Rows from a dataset
§

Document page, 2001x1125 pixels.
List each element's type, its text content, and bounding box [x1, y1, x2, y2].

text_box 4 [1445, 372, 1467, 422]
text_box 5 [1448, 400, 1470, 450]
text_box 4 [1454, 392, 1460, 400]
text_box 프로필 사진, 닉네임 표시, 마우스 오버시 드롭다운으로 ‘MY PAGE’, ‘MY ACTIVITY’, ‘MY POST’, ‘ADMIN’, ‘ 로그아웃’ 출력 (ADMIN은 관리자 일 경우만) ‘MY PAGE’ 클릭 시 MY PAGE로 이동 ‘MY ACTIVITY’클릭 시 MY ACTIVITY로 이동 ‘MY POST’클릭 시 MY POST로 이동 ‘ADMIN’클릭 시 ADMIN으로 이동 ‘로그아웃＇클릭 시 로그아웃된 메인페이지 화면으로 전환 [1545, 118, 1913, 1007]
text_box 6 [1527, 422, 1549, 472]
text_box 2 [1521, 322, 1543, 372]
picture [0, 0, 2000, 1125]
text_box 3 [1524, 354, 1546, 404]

§

Reproduce every line of the rows above verbatim, keeping each character and space the same.

Document page, 2001x1125 pixels.
List each element's type, its text content, and bounding box [x1, y1, x2, y2].

text_box 4 [1445, 372, 1467, 422]
text_box 5 [1448, 400, 1470, 450]
text_box 4 [1454, 392, 1460, 400]
text_box 프로필 사진, 닉네임 표시, 마우스 오버시 드롭다운으로 ‘MY PAGE’, ‘MY ACTIVITY’, ‘MY POST’, ‘ADMIN’, ‘ 로그아웃’ 출력 (ADMIN은 관리자 일 경우만) ‘MY PAGE’ 클릭 시 MY PAGE로 이동 ‘MY ACTIVITY’클릭 시 MY ACTIVITY로 이동 ‘MY POST’클릭 시 MY POST로 이동 ‘ADMIN’클릭 시 ADMIN으로 이동 ‘로그아웃＇클릭 시 로그아웃된 메인페이지 화면으로 전환 [1545, 118, 1913, 1007]
text_box 6 [1527, 422, 1549, 472]
text_box 2 [1521, 322, 1543, 372]
picture [0, 0, 2000, 1125]
text_box 3 [1524, 354, 1546, 404]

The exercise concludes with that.